Pyomyositis is a pyogenic infection of skeletal muscle that arises from hematogenous spread and usually presents with localized abscess. This muscle infection has been rarely reported in adult-onset systemic lupus erythematous and, to the best of our knowledge, has not been diagnosed in pediatric lupus population. Among our childhood-onset systemic lupus erythematous population, including 289 patients, one presented pyomyositis. This patient was diagnosed with childhood-onset systemic lupus erythematous at the age of 10 years-old. After six years, while being treated with prednisone, azathioprine and hydroxychloroquine, she was hospitalized due to a 30-day history of insidious pain in the left thigh and no apparent trauma or fever were reported. Her physical examination showed muscle tenderness and woody induration. Laboratory tests revealed anemia, increased acute phase reactants and normal muscle enzymes. Computer tomography of the left thigh showed collection on the middle third of the vastus intermedius, suggesting purulent stage of pyomyositis. Treatment with broad-spectrum antibiotic was initiated, leading to a complete clinical resolution.
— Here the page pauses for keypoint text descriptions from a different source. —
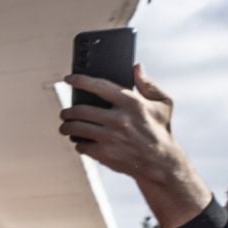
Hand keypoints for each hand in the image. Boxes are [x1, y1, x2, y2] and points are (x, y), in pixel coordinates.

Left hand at [60, 65, 211, 227]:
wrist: (159, 161)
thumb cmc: (160, 129)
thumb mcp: (162, 103)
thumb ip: (148, 84)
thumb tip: (137, 67)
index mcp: (131, 102)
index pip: (99, 86)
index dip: (80, 81)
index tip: (68, 79)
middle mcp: (118, 119)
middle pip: (80, 110)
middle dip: (67, 111)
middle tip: (65, 112)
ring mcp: (109, 137)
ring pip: (75, 128)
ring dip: (66, 127)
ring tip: (65, 126)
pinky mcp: (103, 153)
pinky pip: (80, 145)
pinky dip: (77, 143)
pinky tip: (79, 140)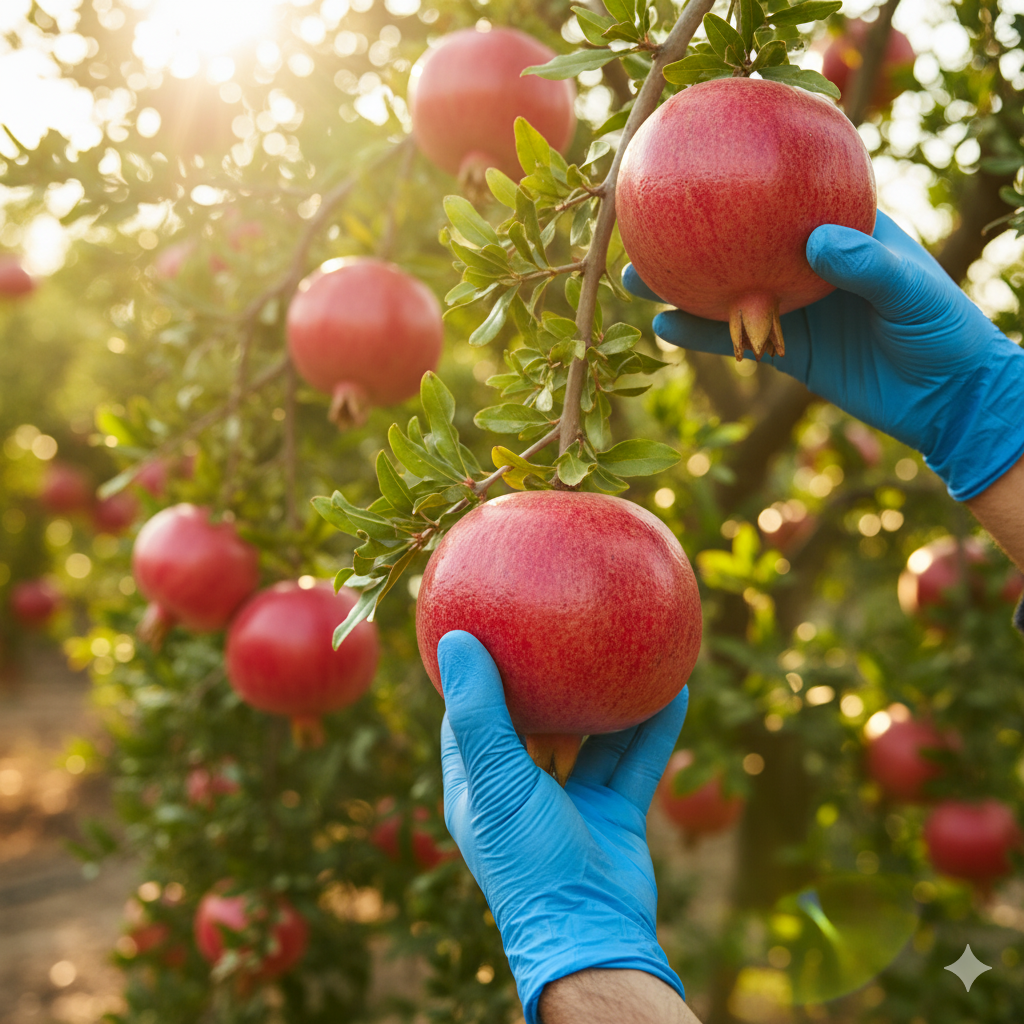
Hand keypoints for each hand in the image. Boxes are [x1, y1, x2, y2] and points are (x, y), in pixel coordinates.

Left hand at [438, 630, 687, 1023]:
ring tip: (628, 648)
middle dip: (552, 678)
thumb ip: (479, 712)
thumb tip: (456, 638)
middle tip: (566, 626)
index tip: (493, 629)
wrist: (593, 933)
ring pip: (593, 735)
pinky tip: (675, 690)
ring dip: (611, 698)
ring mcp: (571, 798)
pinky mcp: (615, 810)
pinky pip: (636, 758)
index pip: (470, 716)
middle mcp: (524, 785)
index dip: (478, 673)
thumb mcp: (495, 780)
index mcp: (481, 782)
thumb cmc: (529, 858)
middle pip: (537, 718)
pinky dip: (654, 727)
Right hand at [623, 211, 1023, 501]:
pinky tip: (664, 328)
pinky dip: (700, 335)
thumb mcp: (911, 289)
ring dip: (683, 286)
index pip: (785, 197)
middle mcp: (808, 265)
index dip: (744, 182)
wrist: (943, 399)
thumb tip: (815, 243)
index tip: (700, 166)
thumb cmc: (942, 328)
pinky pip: (734, 338)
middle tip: (647, 223)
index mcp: (841, 232)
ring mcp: (793, 308)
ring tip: (636, 278)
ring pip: (728, 290)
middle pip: (741, 243)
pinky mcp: (786, 351)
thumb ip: (865, 265)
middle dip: (695, 234)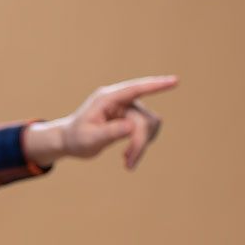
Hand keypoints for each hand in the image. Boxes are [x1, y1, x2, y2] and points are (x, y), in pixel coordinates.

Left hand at [56, 75, 179, 169]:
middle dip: (140, 142)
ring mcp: (127, 108)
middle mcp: (120, 100)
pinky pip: (148, 130)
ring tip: (128, 161)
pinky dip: (142, 145)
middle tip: (129, 163)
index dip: (155, 85)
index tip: (175, 81)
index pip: (135, 89)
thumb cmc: (76, 138)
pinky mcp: (132, 118)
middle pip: (143, 119)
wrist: (70, 141)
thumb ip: (109, 132)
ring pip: (150, 125)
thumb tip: (131, 127)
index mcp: (107, 99)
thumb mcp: (89, 139)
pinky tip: (128, 157)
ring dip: (142, 145)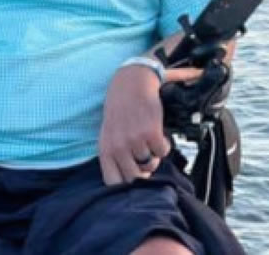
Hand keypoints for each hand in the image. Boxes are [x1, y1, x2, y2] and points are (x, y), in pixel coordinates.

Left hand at [97, 64, 169, 185]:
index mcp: (105, 149)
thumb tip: (128, 181)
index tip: (132, 176)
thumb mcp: (108, 134)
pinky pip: (163, 152)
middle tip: (144, 157)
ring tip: (148, 140)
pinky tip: (157, 133)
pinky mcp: (151, 133)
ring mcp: (135, 141)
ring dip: (154, 156)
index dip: (125, 185)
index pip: (113, 183)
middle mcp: (118, 147)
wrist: (130, 83)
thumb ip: (114, 157)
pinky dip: (163, 145)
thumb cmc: (119, 110)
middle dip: (142, 171)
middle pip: (134, 178)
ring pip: (151, 165)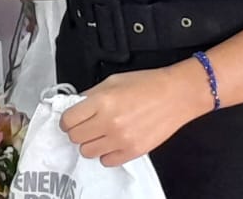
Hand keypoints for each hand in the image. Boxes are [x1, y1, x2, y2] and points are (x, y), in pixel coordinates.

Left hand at [61, 65, 206, 166]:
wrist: (176, 95)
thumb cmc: (146, 84)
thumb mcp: (112, 81)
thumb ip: (91, 95)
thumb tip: (75, 106)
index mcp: (101, 101)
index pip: (68, 120)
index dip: (67, 119)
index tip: (72, 118)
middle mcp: (109, 122)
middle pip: (75, 137)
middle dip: (77, 130)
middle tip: (87, 124)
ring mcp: (121, 140)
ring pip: (87, 152)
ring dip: (90, 143)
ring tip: (101, 134)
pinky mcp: (133, 152)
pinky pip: (106, 161)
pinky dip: (106, 153)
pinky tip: (113, 142)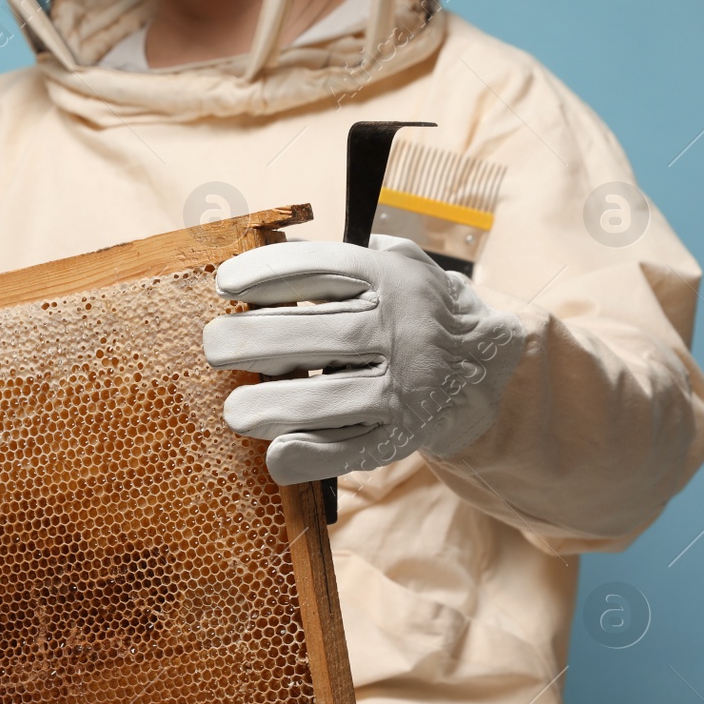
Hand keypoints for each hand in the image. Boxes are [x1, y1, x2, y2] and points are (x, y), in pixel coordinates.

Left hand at [203, 234, 524, 485]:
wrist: (489, 369)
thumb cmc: (418, 313)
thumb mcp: (403, 267)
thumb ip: (351, 255)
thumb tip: (288, 246)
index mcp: (394, 280)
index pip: (323, 270)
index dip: (267, 273)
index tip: (224, 283)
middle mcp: (403, 329)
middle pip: (317, 335)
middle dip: (253, 341)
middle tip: (214, 346)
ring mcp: (408, 386)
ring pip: (329, 399)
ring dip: (272, 407)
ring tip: (234, 411)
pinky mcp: (406, 434)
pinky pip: (353, 450)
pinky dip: (311, 455)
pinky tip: (277, 457)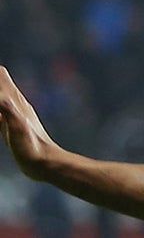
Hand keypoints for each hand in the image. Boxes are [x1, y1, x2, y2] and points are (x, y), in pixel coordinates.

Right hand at [0, 66, 60, 180]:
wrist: (45, 164)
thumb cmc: (32, 146)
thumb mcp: (17, 126)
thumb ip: (8, 110)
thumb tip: (0, 98)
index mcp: (15, 100)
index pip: (0, 73)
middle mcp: (15, 104)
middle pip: (0, 81)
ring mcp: (14, 114)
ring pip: (0, 96)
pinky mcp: (11, 126)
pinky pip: (0, 112)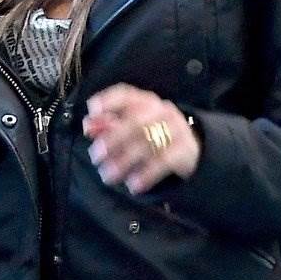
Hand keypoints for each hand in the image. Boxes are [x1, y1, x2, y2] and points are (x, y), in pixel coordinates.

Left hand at [82, 83, 199, 194]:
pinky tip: (133, 185)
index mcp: (144, 101)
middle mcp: (160, 110)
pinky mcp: (185, 147)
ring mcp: (176, 127)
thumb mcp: (131, 127)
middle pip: (136, 120)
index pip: (126, 94)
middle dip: (113, 137)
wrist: (192, 147)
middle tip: (96, 155)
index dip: (108, 100)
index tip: (92, 110)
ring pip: (148, 142)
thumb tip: (88, 125)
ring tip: (108, 176)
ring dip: (124, 161)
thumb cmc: (153, 133)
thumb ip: (107, 125)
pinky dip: (146, 174)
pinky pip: (164, 160)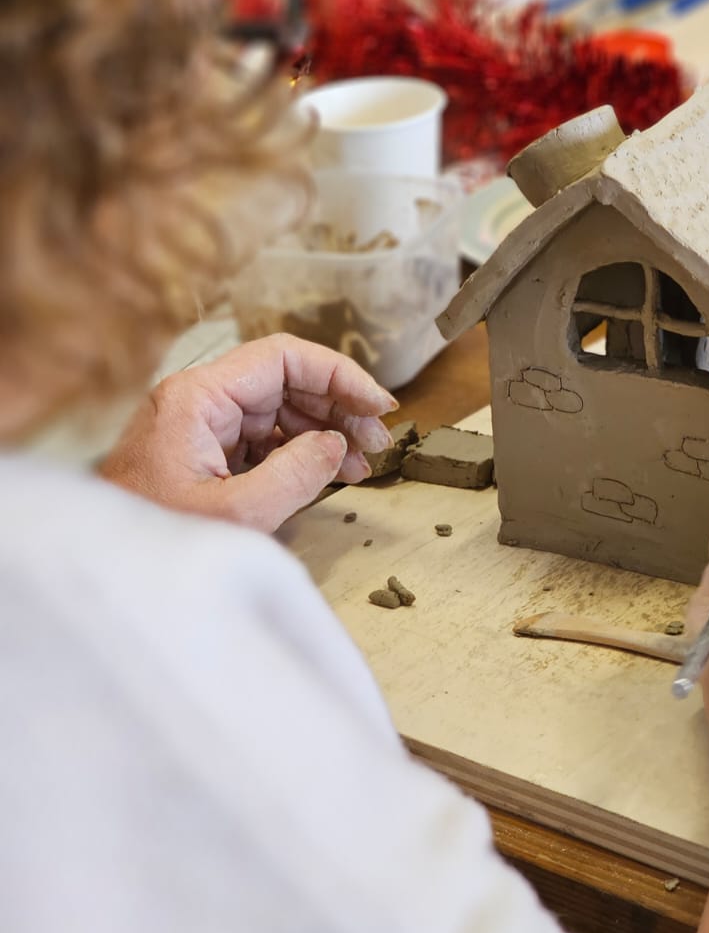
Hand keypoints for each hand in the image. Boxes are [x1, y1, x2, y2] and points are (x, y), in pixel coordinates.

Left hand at [100, 336, 397, 532]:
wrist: (105, 574)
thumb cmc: (155, 546)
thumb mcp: (236, 515)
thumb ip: (296, 475)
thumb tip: (336, 445)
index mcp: (198, 398)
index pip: (284, 358)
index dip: (339, 375)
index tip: (378, 406)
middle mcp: (199, 400)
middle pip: (286, 380)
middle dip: (338, 407)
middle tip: (378, 441)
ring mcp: (201, 426)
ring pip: (280, 408)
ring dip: (326, 431)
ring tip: (363, 463)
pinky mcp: (205, 452)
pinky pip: (265, 437)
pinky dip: (302, 451)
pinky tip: (332, 471)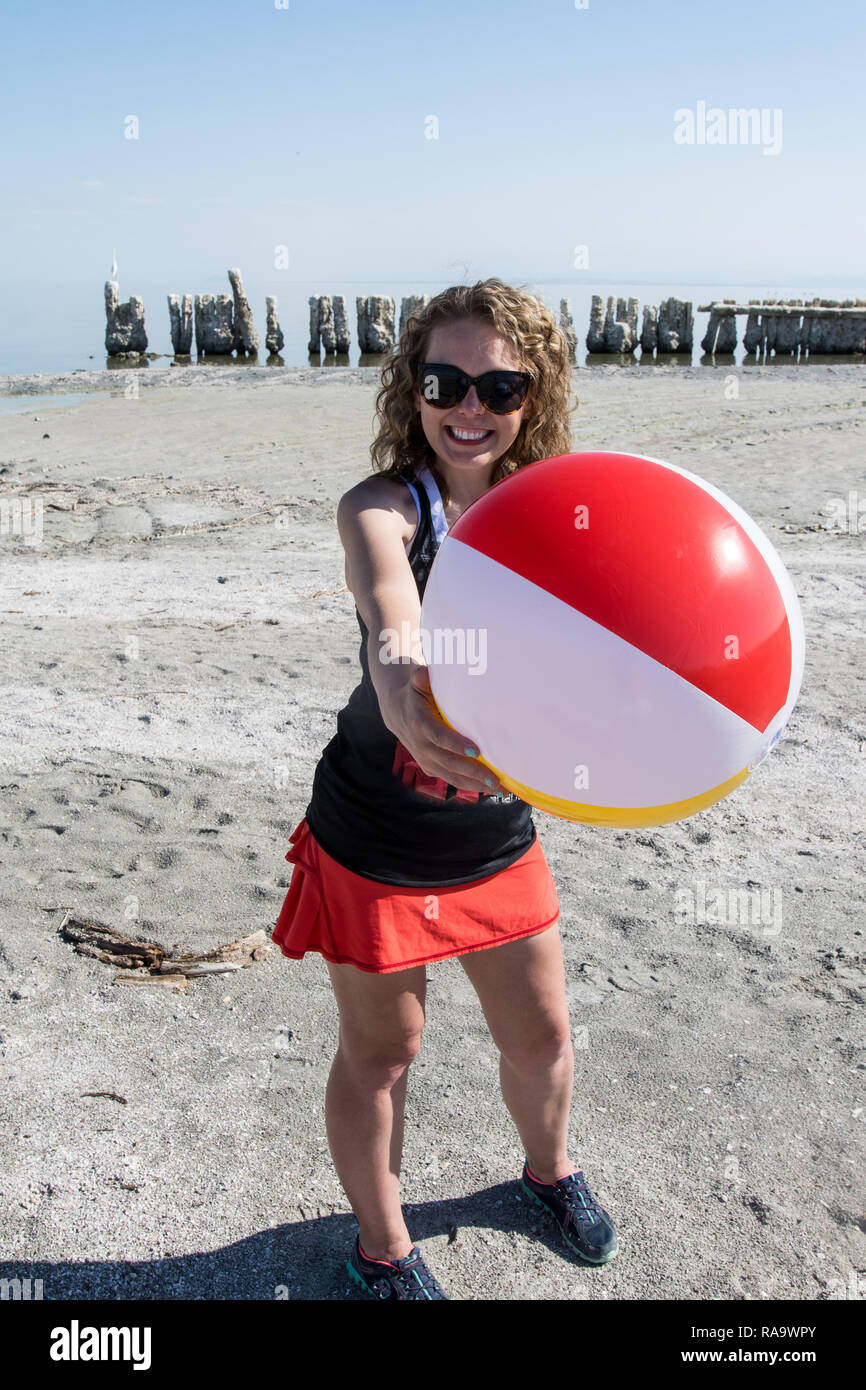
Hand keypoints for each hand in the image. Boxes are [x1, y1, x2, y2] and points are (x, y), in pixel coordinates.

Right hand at [383, 665, 507, 795]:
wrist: (397, 712)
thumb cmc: (417, 694)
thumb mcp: (416, 683)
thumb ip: (422, 679)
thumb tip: (424, 672)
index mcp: (420, 724)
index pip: (439, 737)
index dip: (456, 744)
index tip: (477, 750)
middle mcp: (422, 746)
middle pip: (449, 762)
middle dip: (473, 771)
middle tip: (496, 779)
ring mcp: (426, 760)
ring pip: (451, 776)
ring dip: (475, 784)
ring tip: (499, 789)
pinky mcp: (431, 768)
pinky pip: (451, 779)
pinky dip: (470, 786)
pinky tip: (489, 789)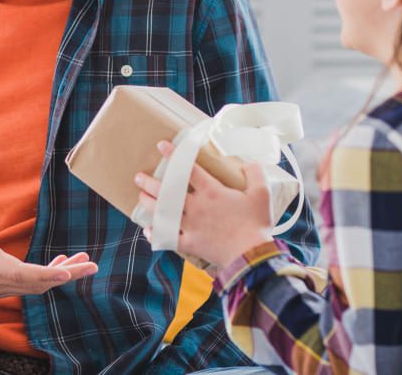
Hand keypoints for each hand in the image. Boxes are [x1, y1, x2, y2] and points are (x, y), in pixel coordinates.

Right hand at [0, 200, 97, 297]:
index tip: (71, 271)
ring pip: (33, 286)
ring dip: (58, 276)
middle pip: (36, 283)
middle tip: (91, 264)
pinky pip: (25, 286)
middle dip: (66, 275)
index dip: (50, 274)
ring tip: (80, 261)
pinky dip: (45, 277)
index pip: (24, 274)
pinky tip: (57, 266)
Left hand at [134, 141, 273, 268]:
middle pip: (167, 191)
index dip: (174, 155)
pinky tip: (149, 229)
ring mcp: (190, 226)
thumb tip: (249, 163)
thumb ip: (255, 174)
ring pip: (163, 212)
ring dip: (149, 204)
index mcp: (211, 191)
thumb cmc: (256, 223)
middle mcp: (196, 207)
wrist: (251, 256)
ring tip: (141, 197)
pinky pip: (168, 238)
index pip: (188, 169)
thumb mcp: (261, 193)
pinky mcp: (189, 243)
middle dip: (150, 183)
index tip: (161, 146)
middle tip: (139, 177)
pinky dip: (157, 234)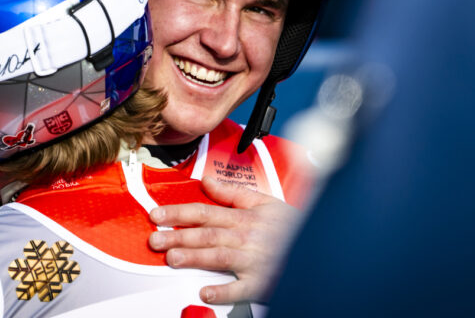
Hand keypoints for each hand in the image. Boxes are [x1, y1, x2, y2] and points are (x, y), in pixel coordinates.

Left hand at [148, 175, 301, 304]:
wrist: (320, 247)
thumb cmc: (291, 225)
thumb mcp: (265, 201)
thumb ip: (232, 192)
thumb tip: (206, 182)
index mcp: (244, 217)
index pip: (205, 211)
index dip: (180, 212)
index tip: (158, 214)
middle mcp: (246, 237)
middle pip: (207, 234)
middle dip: (179, 236)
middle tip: (154, 239)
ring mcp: (253, 260)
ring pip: (219, 257)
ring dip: (195, 258)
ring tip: (172, 259)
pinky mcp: (262, 282)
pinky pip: (241, 288)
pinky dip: (224, 291)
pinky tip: (206, 292)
In conclusion, we described the first case of pyomyositis during childhood in pediatric lupus population. This report reinforces that the presence of localized muscle pain in immunocompromised patients, even without elevation of muscle enzymes, should raise the suspicion of pyomyositis. A prompt antibiotic therapy is strongly recommended.